I left them everywhere. A black dahlia on a grave. Poppies beside a poisoned well. Belladonna wrapped in paper at a traitor's bedside. It became a calling card of sorts. A signature.
The press named me The Gardener.
The rebels called me necessary.
The Coalition called me evil.
I sat in my cell and waited.
Until she came.
A girl in a grey uniform, young – too young. Her hands trembled as she unshackled me. She didn't speak until we were past the checkpoint and climbing through a vent so narrow I tasted dust with every breath.
"I followed your trail," she whispered. "I found the flowers."
I stared at her.
"Why?"
"My brother was in the bunker Erin Lorne sold out. He made it out. Barely. You...killed her."
"I did."
"He wanted to thank you."
A pause.
"And so do I."
We crawled in silence after that.
I never got her name.
They dropped the bombs two weeks later.
Fire over the Zone. No warning. No evacuation.
I watched from a cliffside bunker as everything I'd planted turned to ash.
They said it was retaliation. That someone had assassinated a Coalition commander.
They blamed me.
And, for once, they were wrong.
I found Commander Jex in the ruins of Camp Twelve. His lungs were glass. His hands were burned down to meat. But he was alive. Just.
"They'll never stop," he rasped.
"They will," I said. "I'll make sure of it."
"You're not God, Kael."
"No," I said. "But I'm the closest thing they'll see."
He didn't smile.
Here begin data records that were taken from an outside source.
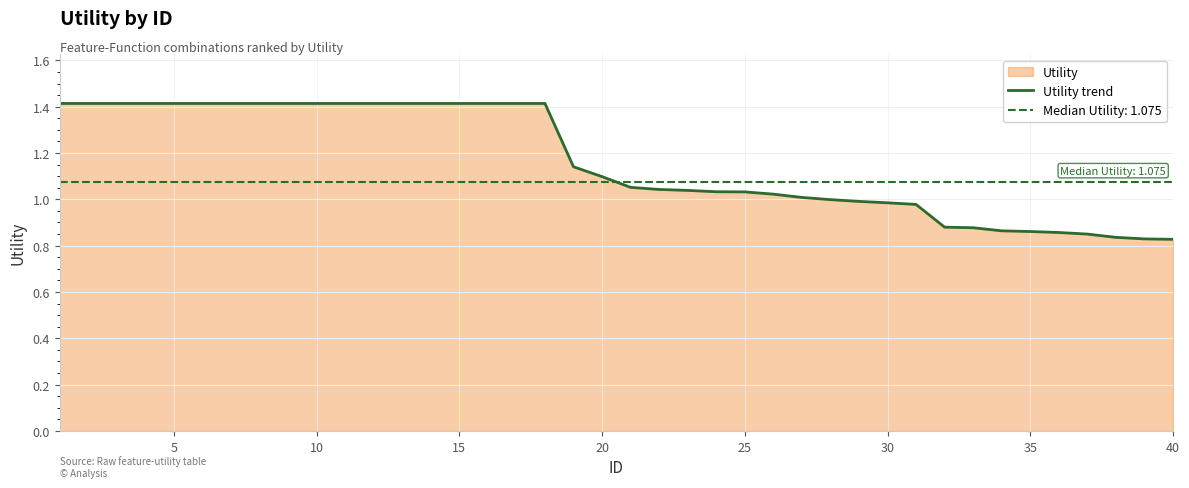

Which category has the lowest value across all series?

40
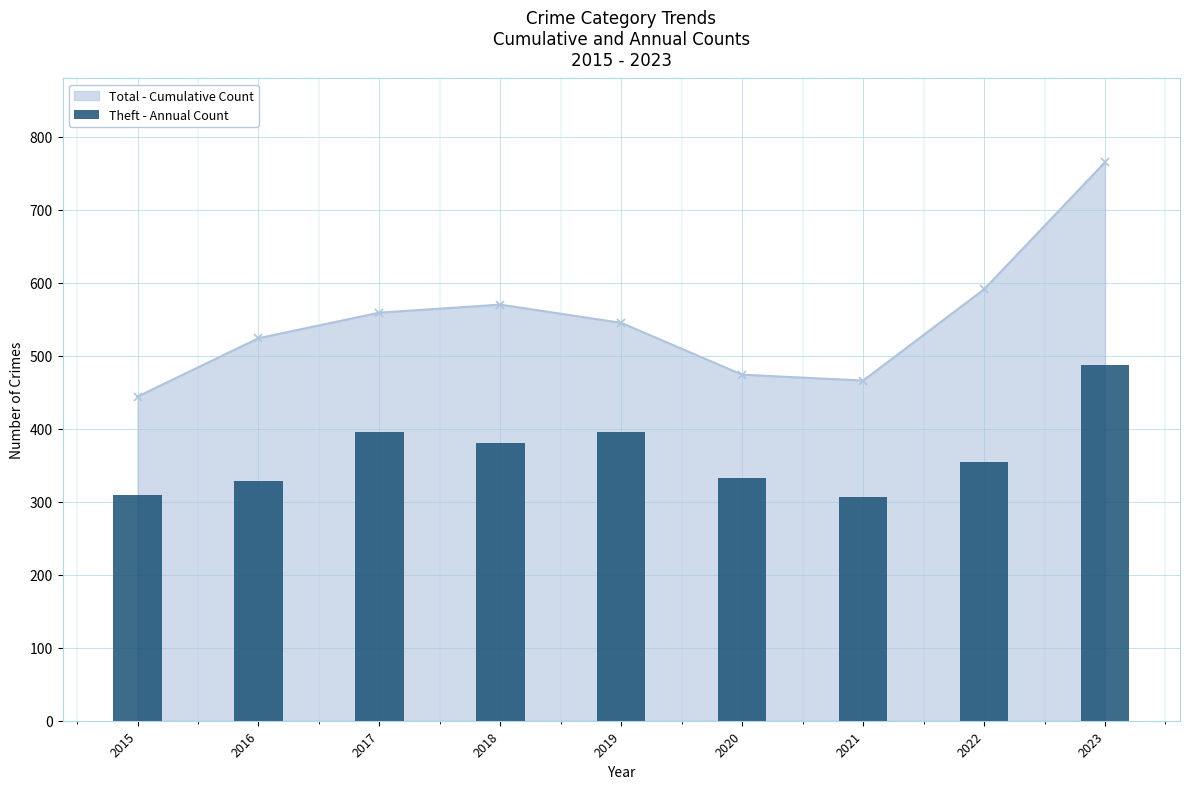

What is the average value?

366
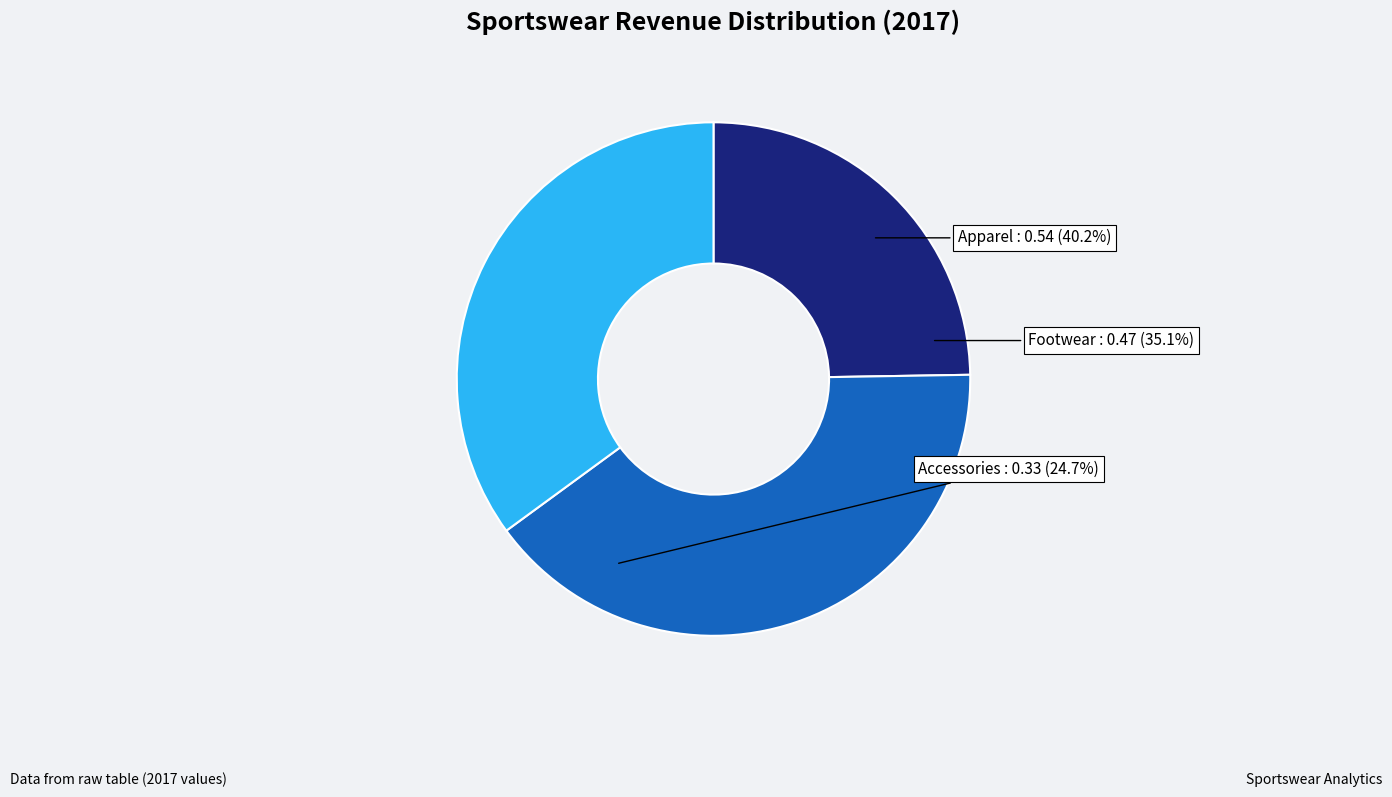

What is the change in value from Accessories to Footwear?

+0.1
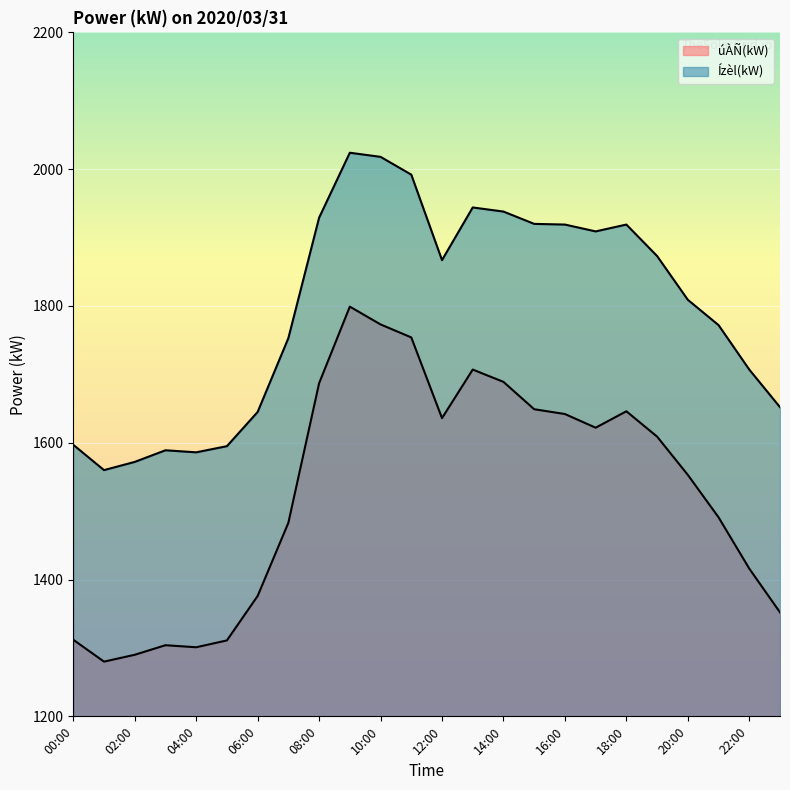

The value of Ízèl(kW) at 12:00 is 1867. True or false?

True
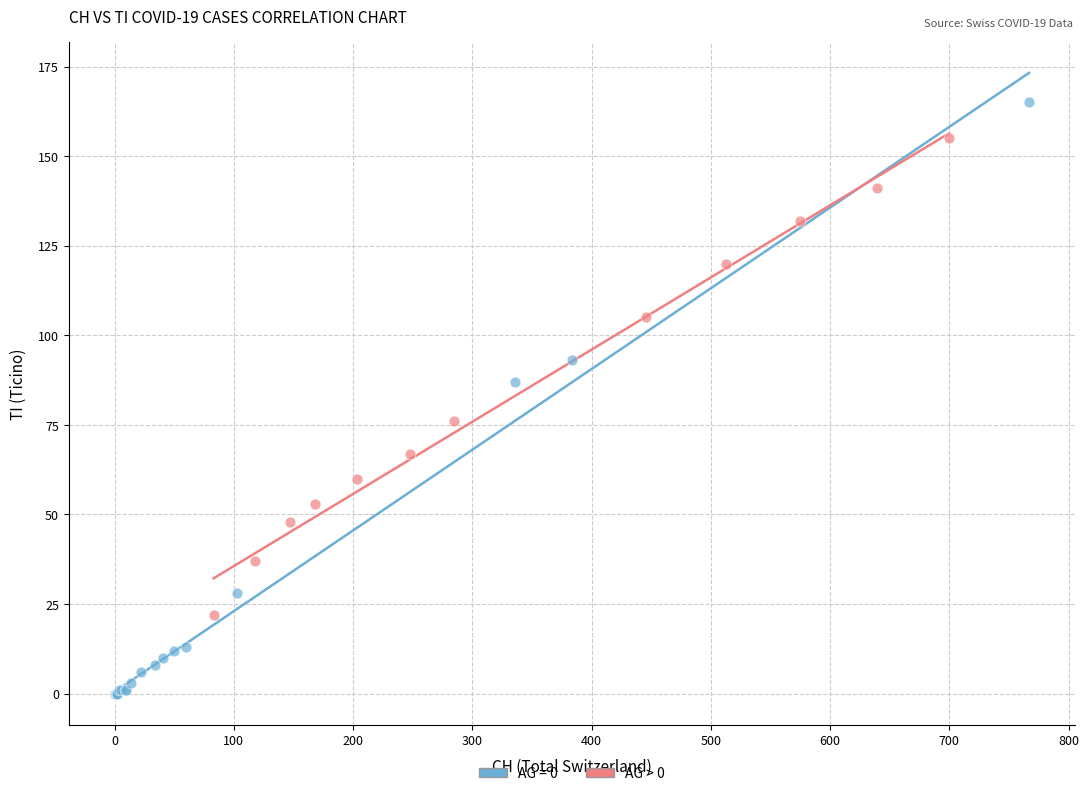

Which series reaches the maximum Y coordinate?

AG = 0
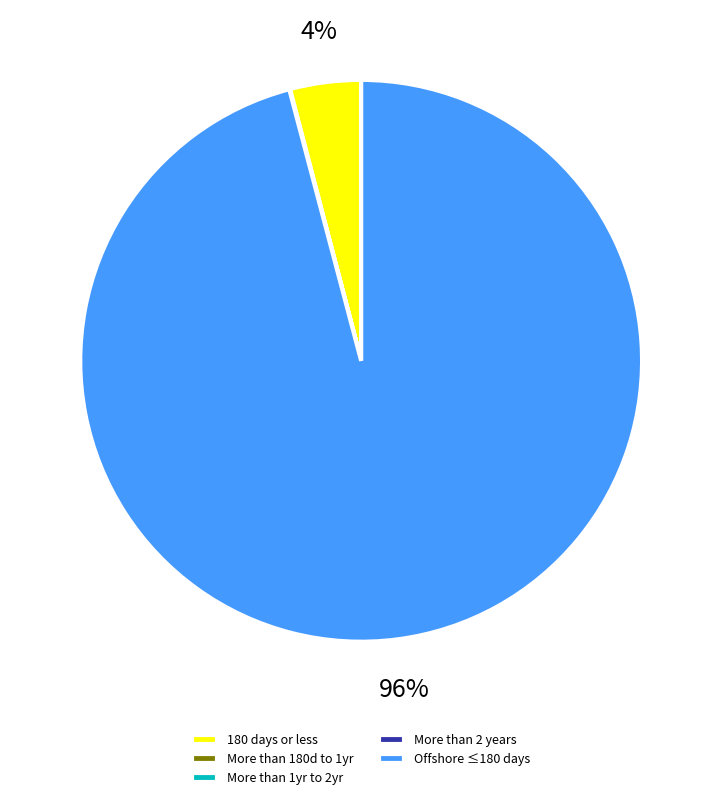

Is there any slice that represents more than half of the pie?

Yes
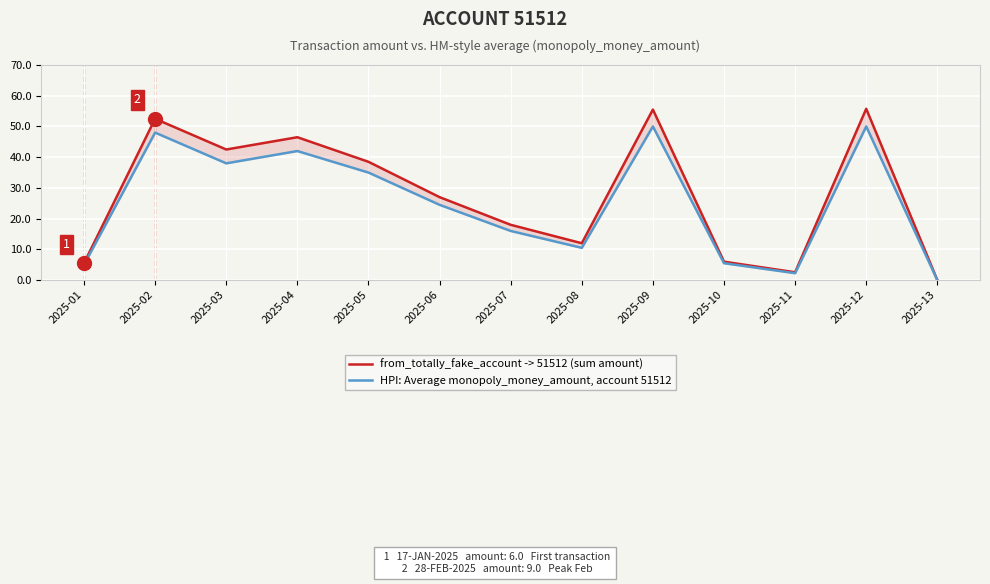

What is the difference between the highest and lowest values at 2025-01?

0.5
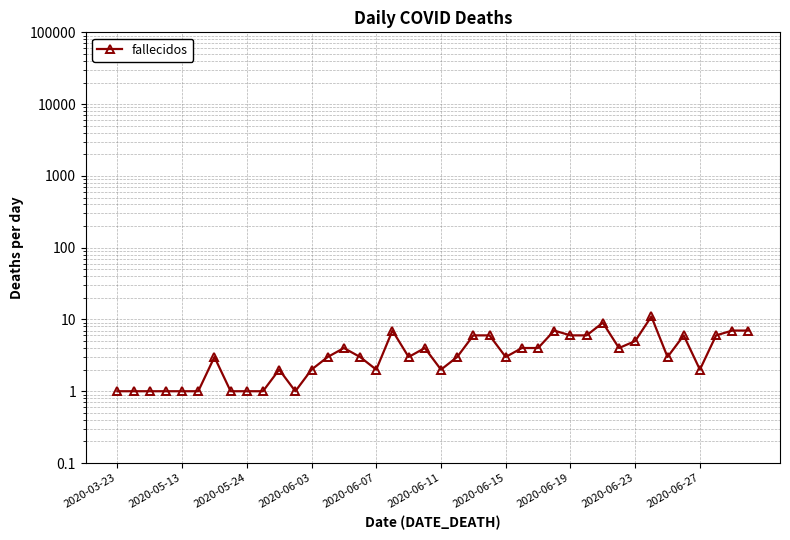

What is the value of the 26th point from the left?

4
Just closed his eyes.
I buried him with a single seed: wolfsbane.
The last straw came when they opened Eden.
A gated utopia for the Coalition's elite. Artificial sky, sterile soil, crops engineered to feed a thousand – and not a single rebel allowed past its walls.
The starving watched from outside the gates.
And they smiled.
That's when I decided.
Eden would burn.
I got in disguised as a labourer. Slipped past biometric scans with stolen fingers. Posed as a hydro-tech for twelve days. Memorised blueprints. Located the oxygen intake valves, the coolant reservoirs, the seed vault.
They stored their future in that vault.
Corn that glowed in the dark. Rice that grew in drought. Tomatoes the size of fists.
I rigged it all with explosives.
But I didn't detonate them.
Not at first.
I gathered the leaders in the central plaza. Told them who I was. Told them what I'd done.
One of them – a general – stepped forward.
"You're bluffing," she said. "You wouldn't destroy salvation for your people."
I stared at her.
"My people?"
"Yes. Rebels. Deserters. Whatever you call yourselves. You'll die without this."
I smiled.
"No," I said. "You will."
Then I pressed the detonator.
They survived, of course.
Some of them.
I made sure the seeds blew far enough to scatter. The rebels would find them. Replant them. Grow something new.
But Eden, as a city, as a concept – that burned.
I watched from a hillside as fire consumed the domes. Glass rained down like stars. And for the first time in years, I cried.
Not for the dead.
But for what it took to make it happen.
They caught me again.
Dragged me to trial. Made a spectacle of it. Broadcast it on every surviving channel.
"Do you admit to the charges?" the judge asked.
"I do."
"You killed thousands."
I nodded.
"You destroyed Eden."
"Yes."
"You are a monster."
I looked up. Found the camera. Let the world see my face.
"I didn't have a choice."
They sentenced me to death.
But the rebels? They remember me differently.
Some call me a murderer. A zealot. A weed that strangled the garden.
Others?
They say I sowed the first seed of freedom.
Either way, I'm ready.
I hear they'll bury me in the old Zone.
If the ground's not too scorched, maybe something will grow.